The result is a fundamentally different experience, shifting from “I don’t know where to start” to “I’m on a path.”

Not Just a Job—A Path Forward

Healthcare offers something uniquely powerful: the ability to start quickly and build over time.

Learners can enter the field through short-term, accessible credentials, often with funding support. They can then continue to advance as they gain experience, whether through additional certifications, specialized roles, or progression into nursing and other clinical professions.

That kind of progression matters. Because economic mobility rarely happens in a single step, it’s built over time, through opportunities that stack and grow.

And that’s what makes healthcare such a strong starting point for GED graduates: it doesn’t just offer a job. It offers a path.

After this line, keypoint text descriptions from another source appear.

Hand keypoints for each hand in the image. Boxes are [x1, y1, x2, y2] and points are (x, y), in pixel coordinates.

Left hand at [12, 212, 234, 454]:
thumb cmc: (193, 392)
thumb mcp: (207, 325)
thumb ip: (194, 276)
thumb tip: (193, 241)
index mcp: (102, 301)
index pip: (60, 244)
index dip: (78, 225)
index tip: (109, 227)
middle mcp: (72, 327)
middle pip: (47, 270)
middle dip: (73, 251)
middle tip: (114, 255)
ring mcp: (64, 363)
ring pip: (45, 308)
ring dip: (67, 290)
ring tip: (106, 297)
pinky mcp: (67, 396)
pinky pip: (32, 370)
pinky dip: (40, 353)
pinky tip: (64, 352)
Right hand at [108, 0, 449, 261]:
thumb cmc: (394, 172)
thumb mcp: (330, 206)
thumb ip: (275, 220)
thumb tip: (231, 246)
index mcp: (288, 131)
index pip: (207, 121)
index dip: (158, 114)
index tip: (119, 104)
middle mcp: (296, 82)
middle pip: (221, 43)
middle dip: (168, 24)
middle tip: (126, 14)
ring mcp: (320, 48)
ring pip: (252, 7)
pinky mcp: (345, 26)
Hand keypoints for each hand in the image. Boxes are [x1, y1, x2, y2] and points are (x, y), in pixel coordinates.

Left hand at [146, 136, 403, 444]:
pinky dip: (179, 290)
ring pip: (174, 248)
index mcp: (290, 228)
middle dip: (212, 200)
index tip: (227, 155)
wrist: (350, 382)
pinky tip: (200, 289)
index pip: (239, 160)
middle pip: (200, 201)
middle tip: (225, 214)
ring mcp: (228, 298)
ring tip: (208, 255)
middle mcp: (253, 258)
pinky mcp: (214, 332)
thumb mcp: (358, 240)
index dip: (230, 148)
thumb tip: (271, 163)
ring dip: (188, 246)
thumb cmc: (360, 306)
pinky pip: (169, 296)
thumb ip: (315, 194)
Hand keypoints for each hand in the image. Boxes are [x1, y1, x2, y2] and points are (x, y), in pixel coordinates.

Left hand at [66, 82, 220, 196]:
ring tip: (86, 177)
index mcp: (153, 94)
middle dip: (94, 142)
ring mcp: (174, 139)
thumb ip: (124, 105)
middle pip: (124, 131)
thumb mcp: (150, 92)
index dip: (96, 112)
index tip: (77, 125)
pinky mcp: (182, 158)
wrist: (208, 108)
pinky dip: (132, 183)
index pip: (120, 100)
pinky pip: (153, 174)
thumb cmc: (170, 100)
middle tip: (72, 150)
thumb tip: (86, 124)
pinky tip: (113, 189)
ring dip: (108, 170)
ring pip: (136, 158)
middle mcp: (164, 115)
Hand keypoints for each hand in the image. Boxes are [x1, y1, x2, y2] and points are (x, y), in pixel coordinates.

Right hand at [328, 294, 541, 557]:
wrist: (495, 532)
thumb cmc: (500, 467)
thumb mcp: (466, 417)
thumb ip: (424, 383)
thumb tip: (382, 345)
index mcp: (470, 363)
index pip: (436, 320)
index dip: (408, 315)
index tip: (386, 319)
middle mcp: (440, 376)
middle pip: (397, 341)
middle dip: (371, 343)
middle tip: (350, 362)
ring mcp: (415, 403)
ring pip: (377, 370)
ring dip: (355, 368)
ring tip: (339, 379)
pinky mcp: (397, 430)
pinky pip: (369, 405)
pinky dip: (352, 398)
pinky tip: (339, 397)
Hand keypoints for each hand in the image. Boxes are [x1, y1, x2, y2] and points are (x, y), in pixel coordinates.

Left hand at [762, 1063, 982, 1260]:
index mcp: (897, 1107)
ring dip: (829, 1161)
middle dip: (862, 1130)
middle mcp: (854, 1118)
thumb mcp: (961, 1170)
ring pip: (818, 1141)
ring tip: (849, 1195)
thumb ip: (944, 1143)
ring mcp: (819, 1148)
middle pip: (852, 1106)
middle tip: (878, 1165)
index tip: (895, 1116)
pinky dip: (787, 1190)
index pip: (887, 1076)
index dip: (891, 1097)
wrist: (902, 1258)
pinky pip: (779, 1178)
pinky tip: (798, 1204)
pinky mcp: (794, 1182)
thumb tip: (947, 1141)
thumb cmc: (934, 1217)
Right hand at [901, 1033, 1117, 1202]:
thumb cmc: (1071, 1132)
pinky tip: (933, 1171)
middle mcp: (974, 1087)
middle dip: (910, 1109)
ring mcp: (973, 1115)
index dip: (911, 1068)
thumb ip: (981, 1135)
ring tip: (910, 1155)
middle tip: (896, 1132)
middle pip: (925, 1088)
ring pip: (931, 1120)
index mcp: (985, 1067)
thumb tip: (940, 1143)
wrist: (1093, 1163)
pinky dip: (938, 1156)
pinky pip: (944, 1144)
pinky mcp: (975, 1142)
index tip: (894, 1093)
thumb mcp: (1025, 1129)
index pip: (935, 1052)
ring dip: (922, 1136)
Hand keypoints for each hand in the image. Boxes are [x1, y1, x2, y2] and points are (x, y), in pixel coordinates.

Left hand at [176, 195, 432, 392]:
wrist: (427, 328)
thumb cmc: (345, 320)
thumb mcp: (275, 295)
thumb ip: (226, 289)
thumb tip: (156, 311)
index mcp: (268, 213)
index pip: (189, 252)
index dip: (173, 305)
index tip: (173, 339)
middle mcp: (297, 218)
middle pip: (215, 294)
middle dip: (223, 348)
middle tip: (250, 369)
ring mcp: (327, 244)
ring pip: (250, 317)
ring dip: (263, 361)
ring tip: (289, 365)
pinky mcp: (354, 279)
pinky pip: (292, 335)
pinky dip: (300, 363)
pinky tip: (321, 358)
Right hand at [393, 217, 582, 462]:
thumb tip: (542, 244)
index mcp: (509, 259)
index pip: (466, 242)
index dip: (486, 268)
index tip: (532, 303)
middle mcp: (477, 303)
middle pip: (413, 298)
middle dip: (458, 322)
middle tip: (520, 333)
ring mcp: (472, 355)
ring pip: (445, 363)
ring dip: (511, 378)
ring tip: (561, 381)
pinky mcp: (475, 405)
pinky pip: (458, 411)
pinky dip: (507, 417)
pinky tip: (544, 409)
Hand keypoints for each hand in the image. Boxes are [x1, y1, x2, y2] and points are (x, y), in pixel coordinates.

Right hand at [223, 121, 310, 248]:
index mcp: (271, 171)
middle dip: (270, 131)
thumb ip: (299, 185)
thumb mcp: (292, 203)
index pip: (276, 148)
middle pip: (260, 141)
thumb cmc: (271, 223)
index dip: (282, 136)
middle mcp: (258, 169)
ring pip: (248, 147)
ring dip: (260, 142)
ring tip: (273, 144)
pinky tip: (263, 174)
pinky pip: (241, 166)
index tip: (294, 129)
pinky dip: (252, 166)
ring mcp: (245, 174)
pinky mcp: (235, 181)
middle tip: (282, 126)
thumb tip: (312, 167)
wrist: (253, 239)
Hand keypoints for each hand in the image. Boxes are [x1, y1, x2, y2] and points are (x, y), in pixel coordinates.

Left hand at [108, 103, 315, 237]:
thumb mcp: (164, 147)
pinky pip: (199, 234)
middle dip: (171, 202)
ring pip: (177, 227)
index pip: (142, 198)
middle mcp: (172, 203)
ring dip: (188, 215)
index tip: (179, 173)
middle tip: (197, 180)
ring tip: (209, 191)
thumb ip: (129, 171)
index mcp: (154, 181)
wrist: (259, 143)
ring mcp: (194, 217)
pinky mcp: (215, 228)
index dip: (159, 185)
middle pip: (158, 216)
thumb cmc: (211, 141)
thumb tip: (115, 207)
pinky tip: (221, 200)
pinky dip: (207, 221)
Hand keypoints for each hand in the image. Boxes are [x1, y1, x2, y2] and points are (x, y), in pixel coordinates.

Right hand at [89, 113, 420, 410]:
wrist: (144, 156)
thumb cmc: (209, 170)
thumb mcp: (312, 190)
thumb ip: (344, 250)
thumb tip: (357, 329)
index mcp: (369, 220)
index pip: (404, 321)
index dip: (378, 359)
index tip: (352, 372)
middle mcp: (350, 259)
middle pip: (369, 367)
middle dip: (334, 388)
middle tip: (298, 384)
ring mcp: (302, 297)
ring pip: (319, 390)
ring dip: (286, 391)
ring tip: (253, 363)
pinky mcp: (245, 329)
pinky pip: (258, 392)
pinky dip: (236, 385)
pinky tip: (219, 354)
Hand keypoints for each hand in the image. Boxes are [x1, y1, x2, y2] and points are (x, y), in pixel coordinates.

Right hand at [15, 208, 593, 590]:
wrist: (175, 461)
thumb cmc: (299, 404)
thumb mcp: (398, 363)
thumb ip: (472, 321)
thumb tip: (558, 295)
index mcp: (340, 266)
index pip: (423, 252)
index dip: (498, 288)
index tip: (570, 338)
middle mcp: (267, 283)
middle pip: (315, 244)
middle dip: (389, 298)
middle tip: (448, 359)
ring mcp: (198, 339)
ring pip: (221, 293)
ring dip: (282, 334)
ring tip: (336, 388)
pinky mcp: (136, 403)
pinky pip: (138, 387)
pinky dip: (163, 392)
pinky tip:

A Better Way to Build the Workforce

States and employers increasingly recognize that traditional pipelines alone won’t meet workforce demand. Career pathway models—ones that align education, training, and employment—are proving to be one of the most effective ways to build sustainable talent pipelines.

They work because they:

  • Meet learners where they are

  • Provide clear progression

  • Align directly with labor market demand

For adult learners, the impact is tangible: stronger employment outcomes, higher earnings potential, and continued access to education.

This isn’t just a better education model. It’s a smarter workforce strategy.

The Real Opportunity

The talent is already here. What’s been missing is a clear starting point and a system designed to turn potential into forward momentum.

That’s what GED Career Connect is built to do.

If we get this right, the impact goes far beyond filling workforce gaps. We create stronger, more resilient healthcare systems. We expand access to care in the communities that need it most. And we open the door to millions of learners who are ready for more, but haven’t yet been connected to the path.

That’s the real opportunity: not just to solve for shortage, but to build a system where opportunity and demand finally meet.